### YOUR TASK:
Return all lines from the listing below in which the string "button" occurs.

### MATERIAL FOR THIS TASK:
:::

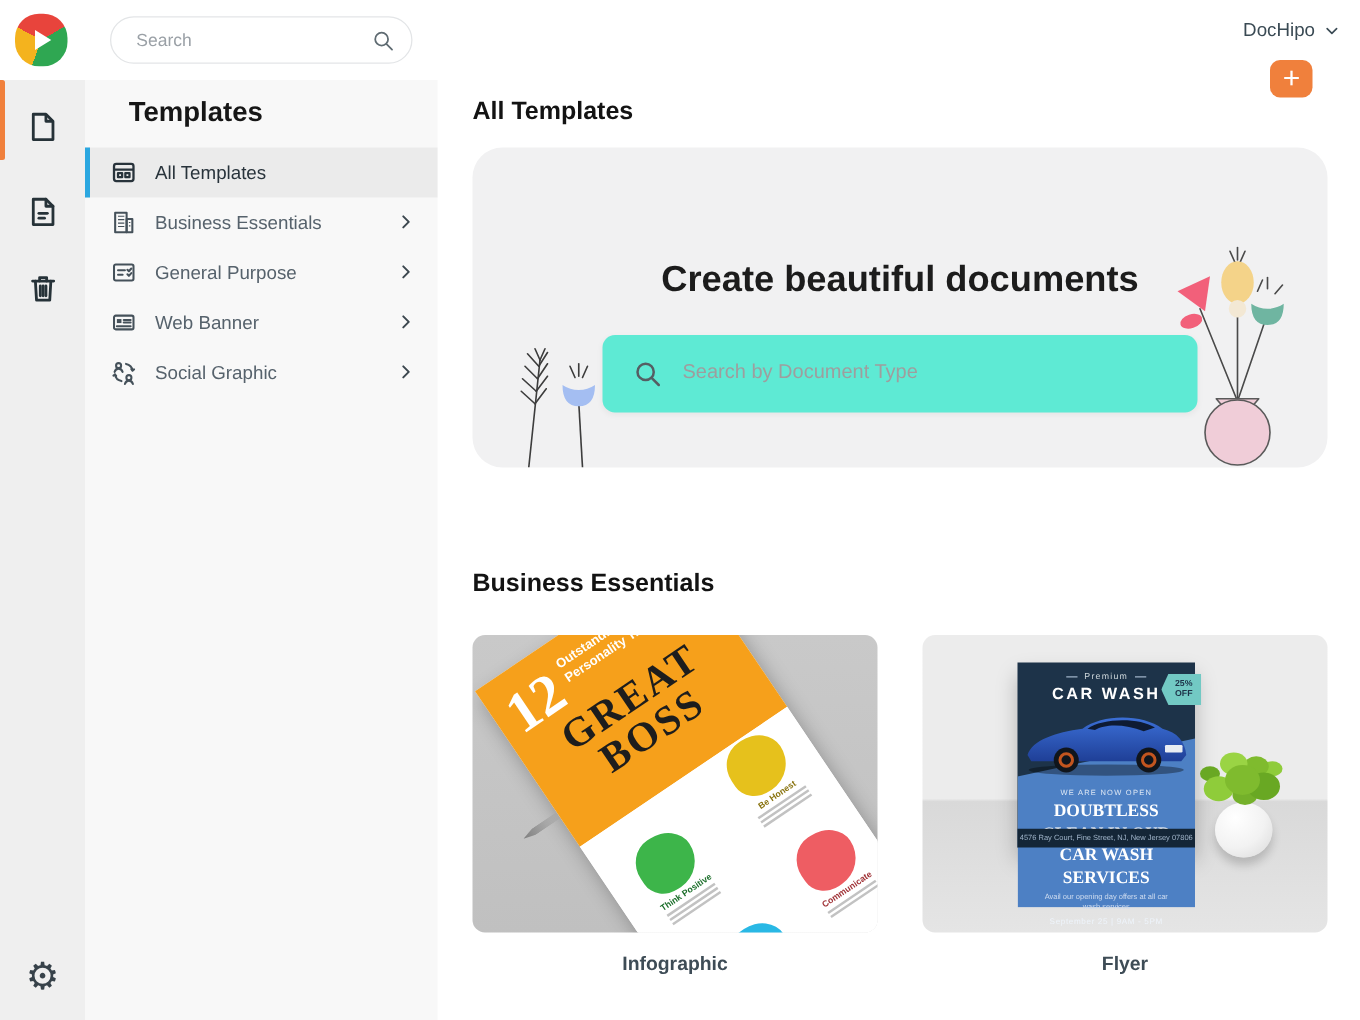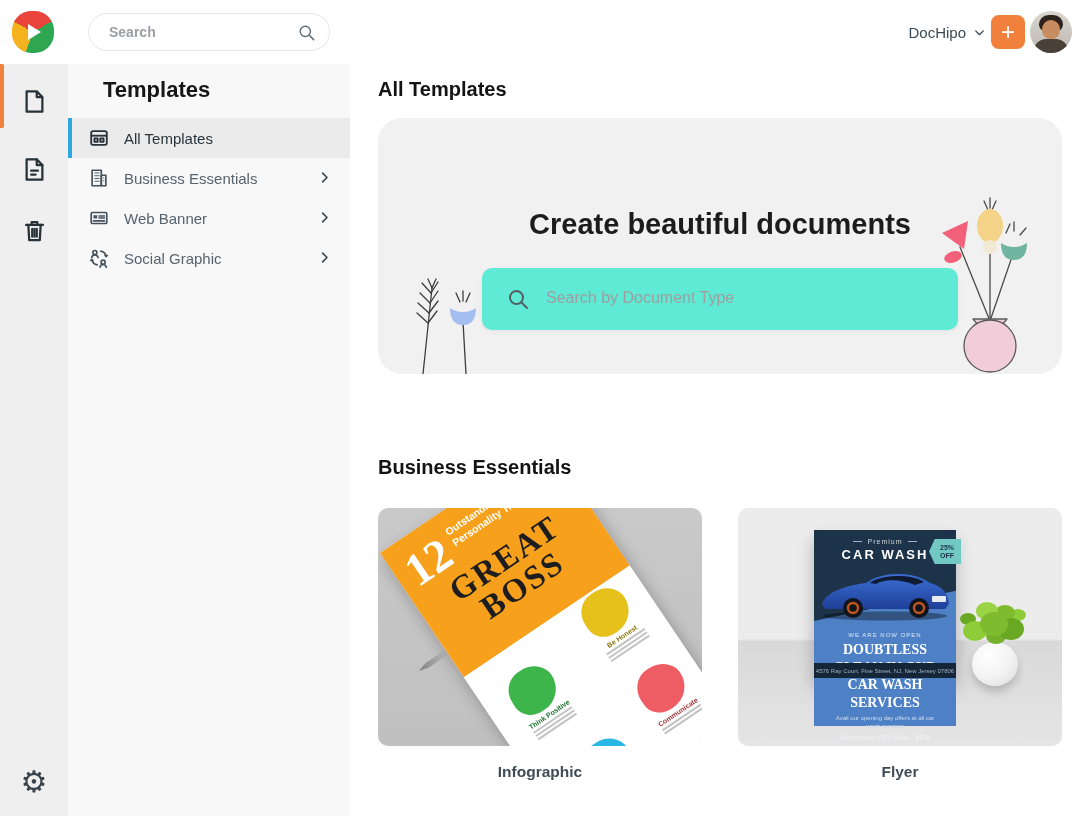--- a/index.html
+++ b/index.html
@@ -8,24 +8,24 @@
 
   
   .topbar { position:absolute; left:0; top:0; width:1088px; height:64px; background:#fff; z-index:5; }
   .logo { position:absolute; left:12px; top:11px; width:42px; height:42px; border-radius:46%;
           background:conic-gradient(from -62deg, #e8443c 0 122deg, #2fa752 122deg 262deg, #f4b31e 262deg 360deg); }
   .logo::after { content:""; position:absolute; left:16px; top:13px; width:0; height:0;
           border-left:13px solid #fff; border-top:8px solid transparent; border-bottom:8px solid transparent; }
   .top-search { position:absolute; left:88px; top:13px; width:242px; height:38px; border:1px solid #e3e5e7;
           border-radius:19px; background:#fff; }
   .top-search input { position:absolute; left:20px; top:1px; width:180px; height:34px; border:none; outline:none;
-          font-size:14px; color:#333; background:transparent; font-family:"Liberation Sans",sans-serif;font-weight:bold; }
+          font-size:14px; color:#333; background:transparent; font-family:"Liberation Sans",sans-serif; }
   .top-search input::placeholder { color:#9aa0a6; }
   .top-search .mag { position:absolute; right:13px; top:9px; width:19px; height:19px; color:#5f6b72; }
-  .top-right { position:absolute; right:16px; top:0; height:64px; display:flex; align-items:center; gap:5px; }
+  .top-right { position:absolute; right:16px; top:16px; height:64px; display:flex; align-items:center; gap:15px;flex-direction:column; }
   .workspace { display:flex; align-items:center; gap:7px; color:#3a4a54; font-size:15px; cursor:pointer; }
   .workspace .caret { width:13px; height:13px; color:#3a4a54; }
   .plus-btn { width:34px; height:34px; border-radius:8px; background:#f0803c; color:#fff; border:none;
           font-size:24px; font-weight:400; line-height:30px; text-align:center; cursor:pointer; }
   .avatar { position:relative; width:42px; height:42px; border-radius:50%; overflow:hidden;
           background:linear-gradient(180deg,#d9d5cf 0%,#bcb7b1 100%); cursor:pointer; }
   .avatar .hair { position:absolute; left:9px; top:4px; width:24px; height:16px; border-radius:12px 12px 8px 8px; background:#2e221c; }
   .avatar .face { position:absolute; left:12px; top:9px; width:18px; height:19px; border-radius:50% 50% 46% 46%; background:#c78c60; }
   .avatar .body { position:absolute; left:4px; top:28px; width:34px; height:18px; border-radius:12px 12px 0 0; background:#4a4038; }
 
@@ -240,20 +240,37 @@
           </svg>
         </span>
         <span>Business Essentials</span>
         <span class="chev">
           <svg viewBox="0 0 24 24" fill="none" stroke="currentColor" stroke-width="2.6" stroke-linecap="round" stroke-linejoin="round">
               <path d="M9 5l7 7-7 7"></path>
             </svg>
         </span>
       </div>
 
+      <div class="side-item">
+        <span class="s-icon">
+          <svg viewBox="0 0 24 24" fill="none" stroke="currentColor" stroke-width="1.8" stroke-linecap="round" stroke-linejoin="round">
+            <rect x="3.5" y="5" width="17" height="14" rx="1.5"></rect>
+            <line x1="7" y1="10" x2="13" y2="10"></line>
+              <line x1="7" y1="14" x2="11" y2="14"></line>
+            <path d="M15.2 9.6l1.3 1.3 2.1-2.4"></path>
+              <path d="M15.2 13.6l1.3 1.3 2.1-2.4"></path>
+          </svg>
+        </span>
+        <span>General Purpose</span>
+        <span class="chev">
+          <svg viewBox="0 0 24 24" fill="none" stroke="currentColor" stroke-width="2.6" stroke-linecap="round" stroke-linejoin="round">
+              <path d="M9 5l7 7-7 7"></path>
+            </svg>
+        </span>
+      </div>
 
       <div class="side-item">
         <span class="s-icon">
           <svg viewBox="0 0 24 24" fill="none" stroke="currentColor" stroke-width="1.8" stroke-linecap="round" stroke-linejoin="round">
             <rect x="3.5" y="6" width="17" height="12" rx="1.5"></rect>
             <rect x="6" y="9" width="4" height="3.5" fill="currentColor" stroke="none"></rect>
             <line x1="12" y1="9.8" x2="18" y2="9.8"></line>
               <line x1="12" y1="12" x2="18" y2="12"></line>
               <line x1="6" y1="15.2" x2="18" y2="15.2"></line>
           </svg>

:::

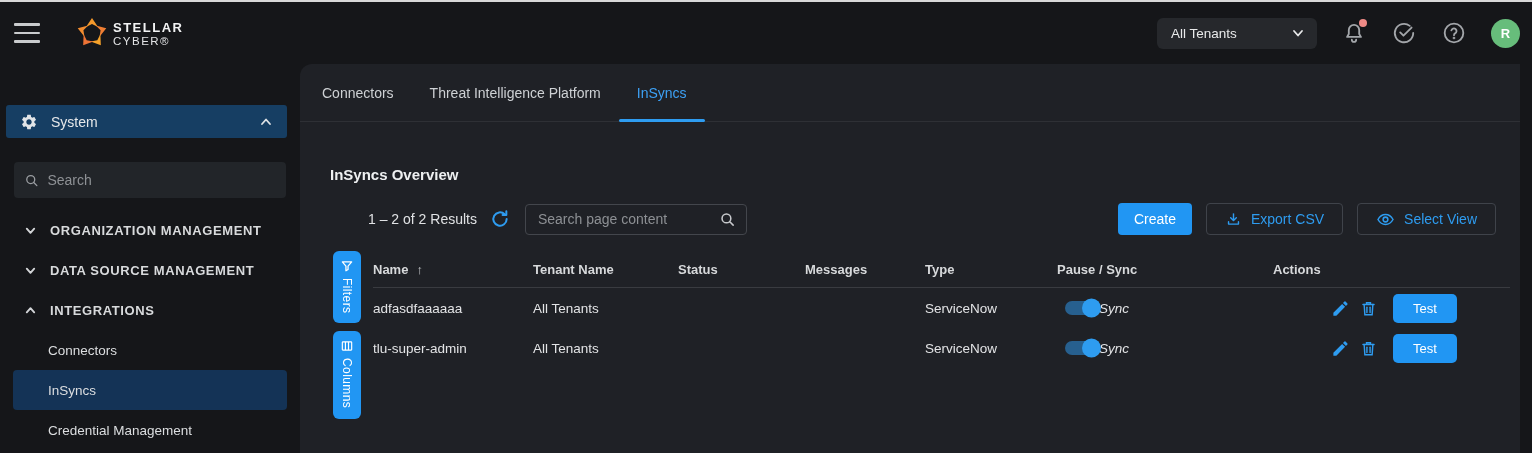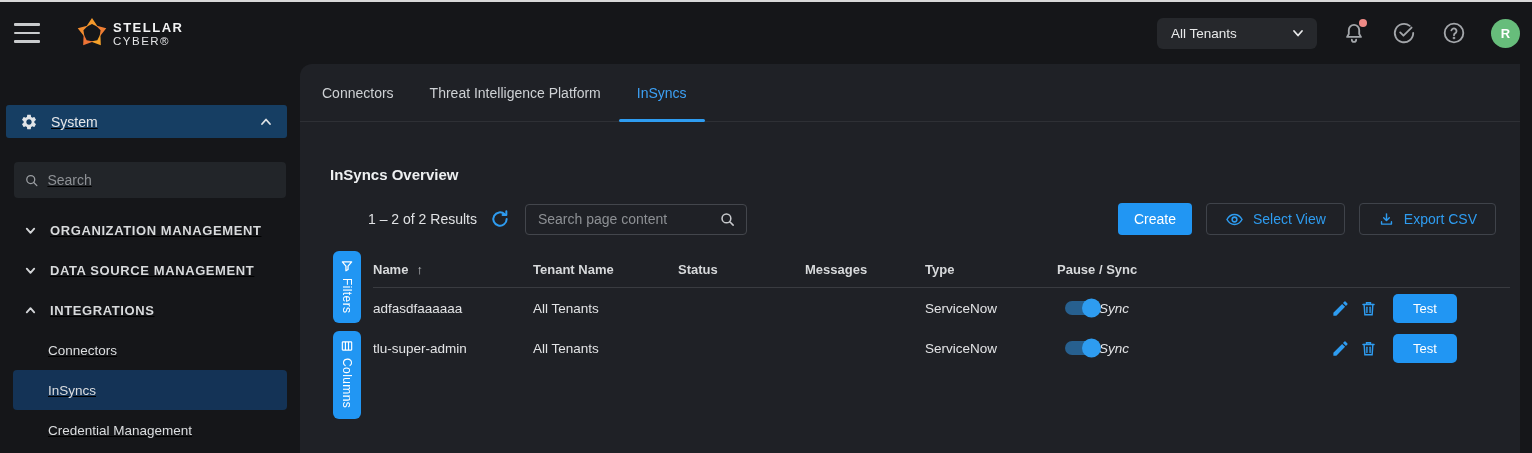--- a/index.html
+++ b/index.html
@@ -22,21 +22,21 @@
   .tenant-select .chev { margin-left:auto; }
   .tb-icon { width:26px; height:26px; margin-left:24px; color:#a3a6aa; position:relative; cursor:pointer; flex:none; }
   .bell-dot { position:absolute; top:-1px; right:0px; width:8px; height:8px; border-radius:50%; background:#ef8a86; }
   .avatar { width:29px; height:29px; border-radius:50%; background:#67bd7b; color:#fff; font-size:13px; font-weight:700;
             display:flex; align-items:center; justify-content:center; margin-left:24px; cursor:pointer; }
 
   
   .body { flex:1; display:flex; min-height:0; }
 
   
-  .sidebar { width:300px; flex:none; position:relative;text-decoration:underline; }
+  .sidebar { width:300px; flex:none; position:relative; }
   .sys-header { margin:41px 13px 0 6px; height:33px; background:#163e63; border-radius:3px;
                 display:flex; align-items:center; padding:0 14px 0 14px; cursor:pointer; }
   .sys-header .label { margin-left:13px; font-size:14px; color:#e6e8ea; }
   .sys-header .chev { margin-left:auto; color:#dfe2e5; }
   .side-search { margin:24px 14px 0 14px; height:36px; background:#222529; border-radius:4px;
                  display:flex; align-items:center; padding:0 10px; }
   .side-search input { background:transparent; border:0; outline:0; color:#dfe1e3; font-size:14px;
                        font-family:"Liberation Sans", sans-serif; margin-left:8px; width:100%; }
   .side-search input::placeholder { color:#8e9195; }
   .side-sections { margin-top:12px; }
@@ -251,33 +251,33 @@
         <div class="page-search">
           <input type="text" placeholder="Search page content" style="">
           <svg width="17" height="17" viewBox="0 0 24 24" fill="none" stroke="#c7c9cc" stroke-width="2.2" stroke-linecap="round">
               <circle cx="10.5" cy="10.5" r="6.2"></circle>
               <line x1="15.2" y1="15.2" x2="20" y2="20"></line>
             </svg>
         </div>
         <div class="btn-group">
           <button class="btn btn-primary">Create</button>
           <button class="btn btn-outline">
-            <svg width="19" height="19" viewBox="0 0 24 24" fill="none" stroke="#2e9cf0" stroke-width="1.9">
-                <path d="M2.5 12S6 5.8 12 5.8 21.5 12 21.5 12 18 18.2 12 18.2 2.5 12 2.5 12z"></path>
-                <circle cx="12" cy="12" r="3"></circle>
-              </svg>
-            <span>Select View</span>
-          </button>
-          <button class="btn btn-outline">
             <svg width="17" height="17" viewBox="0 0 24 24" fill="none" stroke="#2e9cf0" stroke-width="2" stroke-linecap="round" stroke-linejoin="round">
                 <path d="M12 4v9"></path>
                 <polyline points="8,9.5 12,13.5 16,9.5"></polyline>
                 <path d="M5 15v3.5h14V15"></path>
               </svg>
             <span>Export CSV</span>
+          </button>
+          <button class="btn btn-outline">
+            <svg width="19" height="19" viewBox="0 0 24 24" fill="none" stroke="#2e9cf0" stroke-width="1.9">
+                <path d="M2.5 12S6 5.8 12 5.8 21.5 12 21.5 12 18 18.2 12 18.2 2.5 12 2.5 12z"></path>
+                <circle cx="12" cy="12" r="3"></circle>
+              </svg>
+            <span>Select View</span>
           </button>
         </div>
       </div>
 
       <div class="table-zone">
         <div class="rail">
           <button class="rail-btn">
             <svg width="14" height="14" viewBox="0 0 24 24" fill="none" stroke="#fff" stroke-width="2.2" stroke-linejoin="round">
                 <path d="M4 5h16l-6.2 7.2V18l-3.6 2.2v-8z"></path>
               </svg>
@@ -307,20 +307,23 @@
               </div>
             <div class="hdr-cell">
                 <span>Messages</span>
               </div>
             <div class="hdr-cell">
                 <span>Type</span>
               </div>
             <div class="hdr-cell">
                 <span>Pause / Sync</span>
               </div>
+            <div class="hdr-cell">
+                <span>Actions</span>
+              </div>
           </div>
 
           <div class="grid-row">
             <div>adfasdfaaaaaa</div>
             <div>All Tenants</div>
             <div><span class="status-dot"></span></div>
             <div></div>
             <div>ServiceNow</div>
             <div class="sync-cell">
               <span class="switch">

:::

### SOLVED PROBLEM:
           <button class="btn btn-primary">Create</button>
           <button class="btn btn-outline">
-          </button>
-          <button class="btn btn-outline">
+          </button>
+          <button class="btn btn-outline">
           </button>
           <button class="rail-btn">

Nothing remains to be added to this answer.